I think the Russia-Ukraine conflict is less a “cause” of a change in the structure of the international system, and is instead more “reflective” of a change in the structure of the international system. The past decade witnessed the ending of the “unipolar moment” of US global supremacy and the return of a “multi-polar” word. Those poles were commonly viewed as the US, China, and Russia. But if the EU can continue to become a security provider, then it will have the economic and security weight (and unified foreign policy) to be another pole.
Similar, the “global order” was under strain well before the war. COVID19 made evident how the international institutions marking the “rules-based order” fostered during the 1990s and early 2000s was under stress, if not completely dysfunctional due to US-China rivalry. China’s non-committal response to the war, along with the clear North-South divide in the sanctions regime used against Russia, makes clear once again the fissures in the operation of the global order.
This war is a tragedy, but it’s been good for NATO. Since the end of the Cold War, there has been continual questioning of NATO’s relevance and purpose. While many Eastern European countries, fearful of a resurgent Russia, desired NATO membership and a continuation of the alliance, questions about the alliance were raised from time to time in some of the older members, including the United States. Russia’s invasion of Ukraine has set those questions aside. Indeed, Finland and Sweden joining the alliance are clear signs of the alliance’s continued perceived relevance.
Since the conflict broke out, Germany has increased its defense spending, Finland’s public opinion on NATO membership went through a major change, and Georgia applied to join the EU. Therefore, the key will be whether these changes continue. There is a real opportunity for Europe (the European Union specifically) to become a “security provider”, not just a “security consumer”. But this requires committing to the increase in defense spending and taking the lead in providing weapons and support to Ukraine and the nations on the “eastern flank” of NATO/the EU (such as the Baltic states and Finland).
If Europe does become a security provider, then this could have implications for East Asia. The United States would be able to divert resources to that region and away from Europe. This, in turn, would make it more difficult for China to potentially seek to seek territorial revisions in that region.
It could also have implications for the Greater Middle East. The past few years have witnessed the US pull back from the region in the hope of other nations taking on more of the burden, such as encouraging nations to band with Israel via the Abraham Accords. From the US perspective, that is a welcome trend. If the US is able to commit less resources to Europe and Russia is weaker due to loses from this war, could this allow the US to be more open to dedicating resources to the region.

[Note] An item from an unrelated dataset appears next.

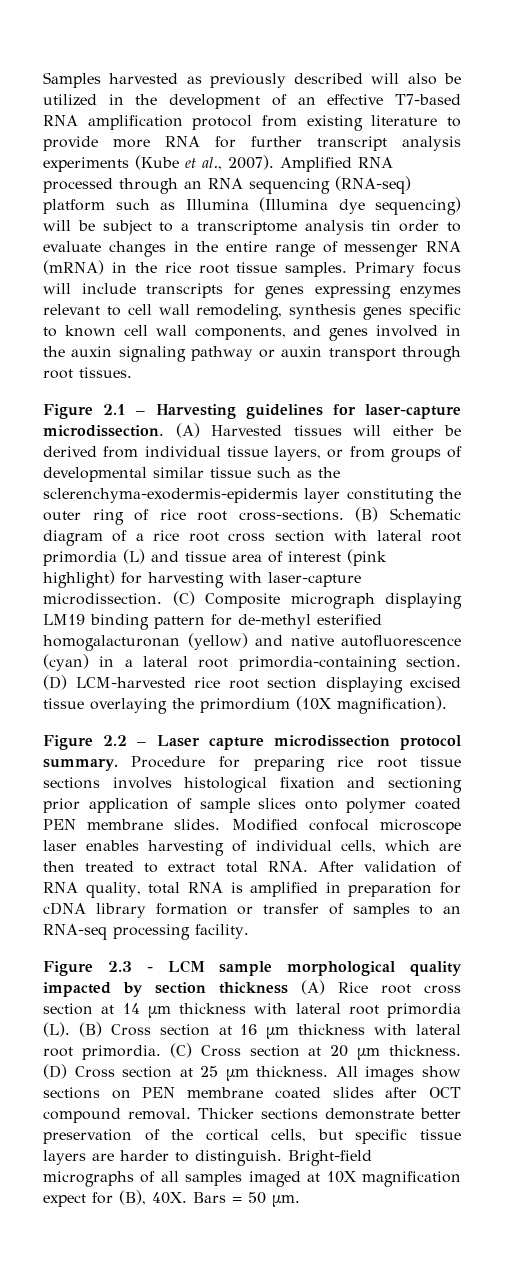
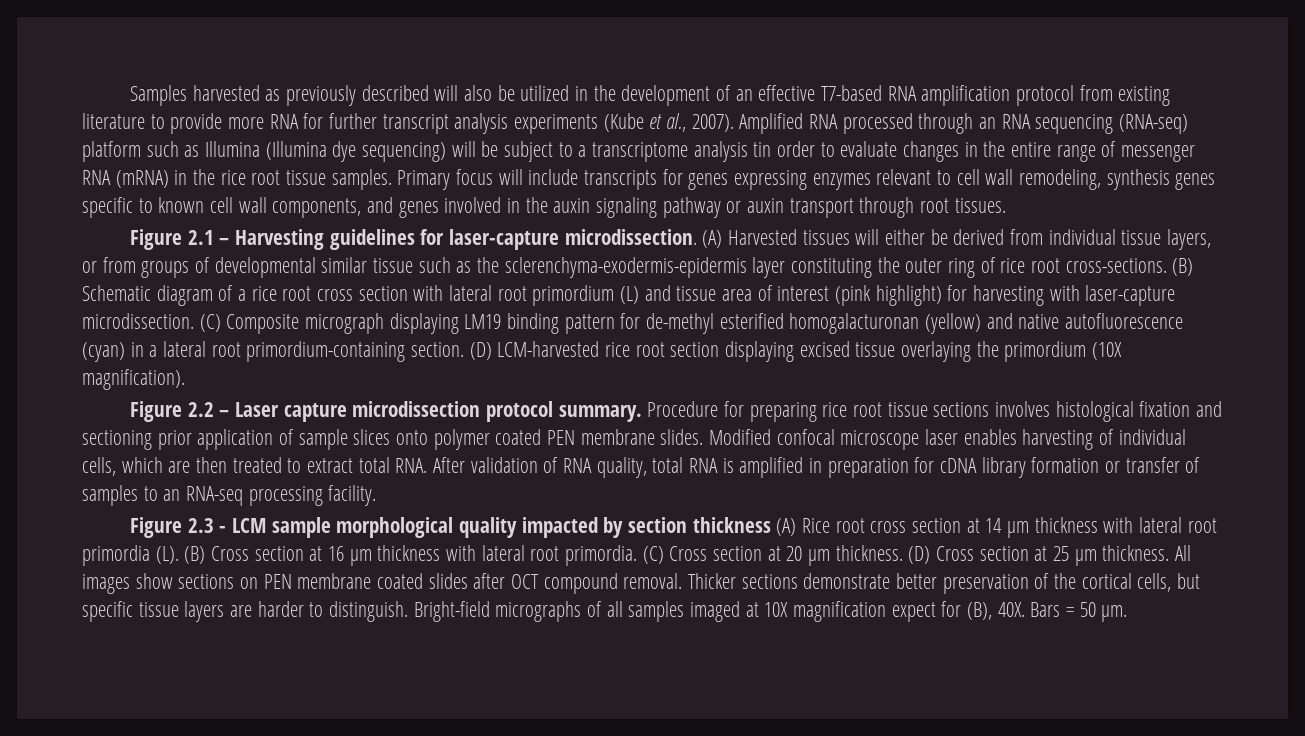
[43,551,117,566] primordia -> [532,285,615,306] primordium
[238,656,397,672] primordia-containing -> [246,341,406,362] primordium-containing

I think Putin’s intention was to establish a “little Soviet Union” centered in Russia, Belarus and Ukraine, with Central Asian countries as a buffer zone. Putin’s first goal was regime change in Ukraine. If that had proven successful and relatively easy, he likely would have then annexed the whole of Ukraine. If that also proved relatively easy, I would not have been shocked to see him go further in his ambitions. He has said that the collapse of the Soviet Union was the greatest tragedy of the 20th century. We should believe that he means that and, hence, wanted to reverse it.
I worry that the Russia-Ukraine conflict will reach a point of stalemate, where both sides are dug in around a line of control in the east. This is a recipe for a protracted conflict, analogous to the Iran-Iraq war in terms of both duration and even eventual outcome (i.e. nothing ultimately changed). At this point, I am less concerned about trigger a larger-scale war. The NATO nations supporting Ukraine have demonstrated a keen ability to assist Ukraine without directly becoming involved in the fighting. At the same time, Russia, perhaps because their initial advances proved unsuccessful and the conflict has been more difficult than expected, seems careful to not trigger wider involvement in the war (such as by invading other nations).
However, I think there are several lessons which other countries can learn from the Russia-Ukraine conflict. One of the lessons was already learned by the US invasion of Iraq: conquering and occupying an entire country is extremely difficult. Same with trying to achieve “regime change” by force. It’s likely a fools errand.
The other lesson is the power of weaponizing the global economy. The sanctions imposed on Russia were swift, widespread, and punishing. It is difficult for a country to decouple from the global economy, so “going alone” is likely not an option. Therefore, if a country does wish to invade another country, it will need to be prepared for the economic hardships to come.
Other lessons remain to be learned. For instance, while the sanctions were swift, widespread, and punishing, can they be sustained? I’m not sure. I’m curious to see where things stand a year from now. Russia’s energy resources are vital to a host of countries. Will the desire to acquire those resources, perhaps as a means of relieving domestic economic hardships prior to an election, lead to fissures in the sanctions regime?
A key role of the media is to keep the public interested in the war. As interest in the war wanes, complaints about the economic hardships caused by the war and sanctions will rise. The desire to end those hardships could, in turn, put pressure on politicians to end the sanctions against Russia.